Pull every line of text from the records below, copying each one verbatim and leaving the pictures out.

━━━━━ Exercise data

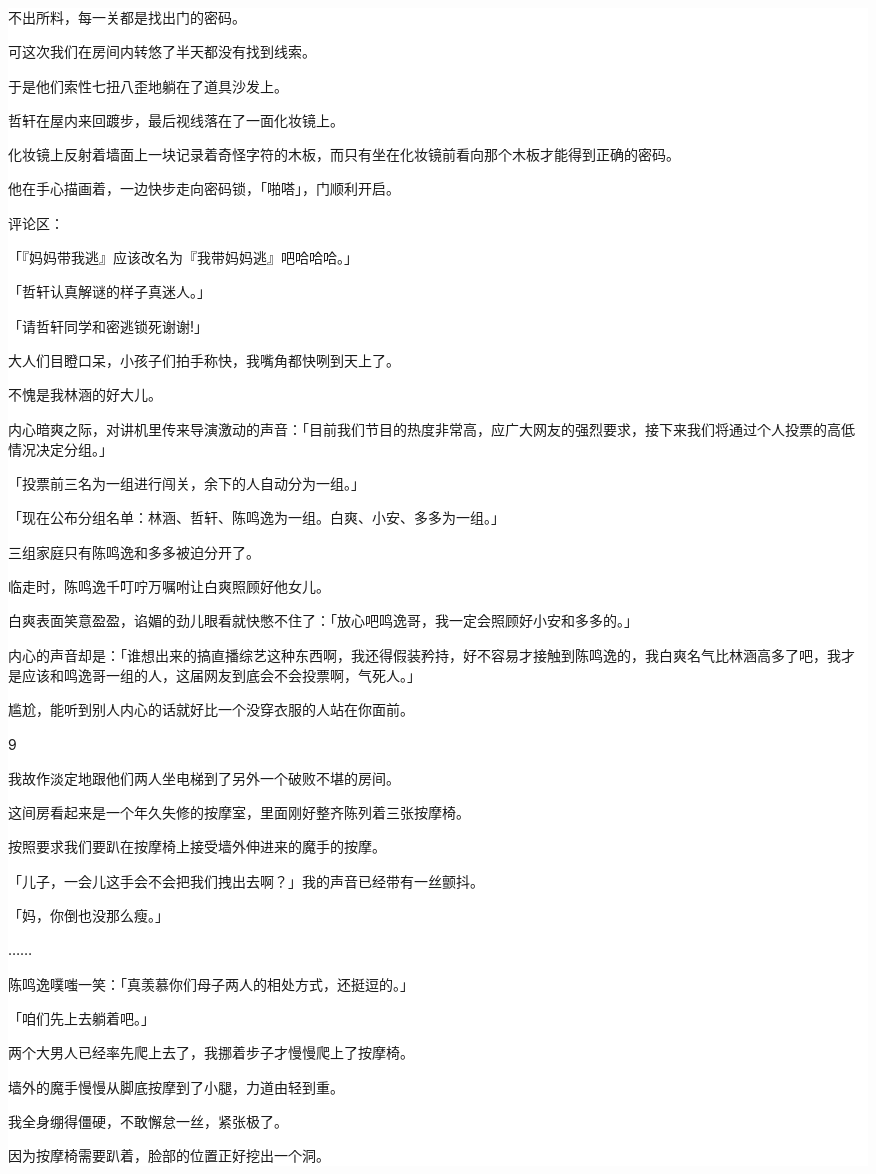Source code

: 不出所料，每一关都是找出门的密码。

可这次我们在房间内转悠了半天都没有找到线索。

于是他们索性七扭八歪地躺在了道具沙发上。

哲轩在屋内来回踱步，最后视线落在了一面化妆镜上。

化妆镜上反射着墙面上一块记录着奇怪字符的木板，而只有坐在化妆镜前看向那个木板才能得到正确的密码。

他在手心描画着，一边快步走向密码锁，「啪嗒」，门顺利开启。

评论区：

「『妈妈带我逃』应该改名为『我带妈妈逃』吧哈哈哈。」

「哲轩认真解谜的样子真迷人。」

「请哲轩同学和密逃锁死谢谢\!」

大人们目瞪口呆，小孩子们拍手称快，我嘴角都快咧到天上了。

不愧是我林涵的好大儿。

内心暗爽之际，对讲机里传来导演激动的声音：「目前我们节目的热度非常高，应广大网友的强烈要求，接下来我们将通过个人投票的高低情况决定分组。」

「投票前三名为一组进行闯关，余下的人自动分为一组。」

「现在公布分组名单：林涵、哲轩、陈鸣逸为一组。白爽、小安、多多为一组。」

三组家庭只有陈鸣逸和多多被迫分开了。

临走时，陈鸣逸千叮咛万嘱咐让白爽照顾好他女儿。

白爽表面笑意盈盈，谄媚的劲儿眼看就快憋不住了：「放心吧鸣逸哥，我一定会照顾好小安和多多的。」

内心的声音却是：「谁想出来的搞直播综艺这种东西啊，我还得假装矜持，好不容易才接触到陈鸣逸的，我白爽名气比林涵高多了吧，我才是应该和鸣逸哥一组的人，这届网友到底会不会投票啊，气死人。」

尴尬，能听到别人内心的话就好比一个没穿衣服的人站在你面前。

9

我故作淡定地跟他们两人坐电梯到了另外一个破败不堪的房间。

这间房看起来是一个年久失修的按摩室，里面刚好整齐陈列着三张按摩椅。

按照要求我们要趴在按摩椅上接受墙外伸进来的魔手的按摩。

「儿子，一会儿这手会不会把我们拽出去啊？」我的声音已经带有一丝颤抖。

「妈，你倒也没那么瘦。」

……

陈鸣逸噗嗤一笑：「真羡慕你们母子两人的相处方式，还挺逗的。」

「咱们先上去躺着吧。」

两个大男人已经率先爬上去了，我挪着步子才慢慢爬上了按摩椅。

墙外的魔手慢慢从脚底按摩到了小腿，力道由轻到重。

我全身绷得僵硬，不敢懈怠一丝，紧张极了。

因为按摩椅需要趴着，脸部的位置正好挖出一个洞。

━━━━━━━━━━

- [Response to this task]
Source code

: 不出所料，每一关都是找出门的密码。

可这次我们在房间内转悠了半天都没有找到线索。

于是他们索性七扭八歪地躺在了道具沙发上。

哲轩在屋内来回踱步，最后视线落在了一面化妆镜上。

化妆镜上反射着墙面上一块记录着奇怪字符的木板，而只有坐在化妆镜前看向那个木板才能得到正确的密码。

他在手心描画着，一边快步走向密码锁，「啪嗒」，门顺利开启。

评论区：

「『妈妈带我逃』应该改名为『我带妈妈逃』吧哈哈哈。」

「哲轩认真解谜的样子真迷人。」

「请哲轩同学和密逃锁死谢谢\!」

大人们目瞪口呆，小孩子们拍手称快，我嘴角都快咧到天上了。

不愧是我林涵的好大儿。

内心暗爽之际，对讲机里传来导演激动的声音：「目前我们节目的热度非常高，应广大网友的强烈要求，接下来我们将通过个人投票的高低情况决定分组。」

「投票前三名为一组进行闯关，余下的人自动分为一组。」

「现在公布分组名单：林涵、哲轩、陈鸣逸为一组。白爽、小安、多多为一组。」

三组家庭只有陈鸣逸和多多被迫分开了。

临走时，陈鸣逸千叮咛万嘱咐让白爽照顾好他女儿。

白爽表面笑意盈盈，谄媚的劲儿眼看就快憋不住了：「放心吧鸣逸哥，我一定会照顾好小安和多多的。」

内心的声音却是：「谁想出来的搞直播综艺这种东西啊，我还得假装矜持，好不容易才接触到陈鸣逸的，我白爽名气比林涵高多了吧，我才是应该和鸣逸哥一组的人，这届网友到底会不会投票啊，气死人。」

尴尬，能听到别人内心的话就好比一个没穿衣服的人站在你面前。

9

我故作淡定地跟他们两人坐电梯到了另外一个破败不堪的房间。

这间房看起来是一个年久失修的按摩室，里面刚好整齐陈列着三张按摩椅。

按照要求我们要趴在按摩椅上接受墙外伸进来的魔手的按摩。

「儿子，一会儿这手会不会把我们拽出去啊？」我的声音已经带有一丝颤抖。

「妈，你倒也没那么瘦。」

……

陈鸣逸噗嗤一笑：「真羡慕你们母子两人的相处方式，还挺逗的。」

「咱们先上去躺着吧。」

两个大男人已经率先爬上去了，我挪着步子才慢慢爬上了按摩椅。

墙外的魔手慢慢从脚底按摩到了小腿，力道由轻到重。

我全身绷得僵硬，不敢懈怠一丝，紧张极了。

因为按摩椅需要趴着，脸部的位置正好挖出一个洞。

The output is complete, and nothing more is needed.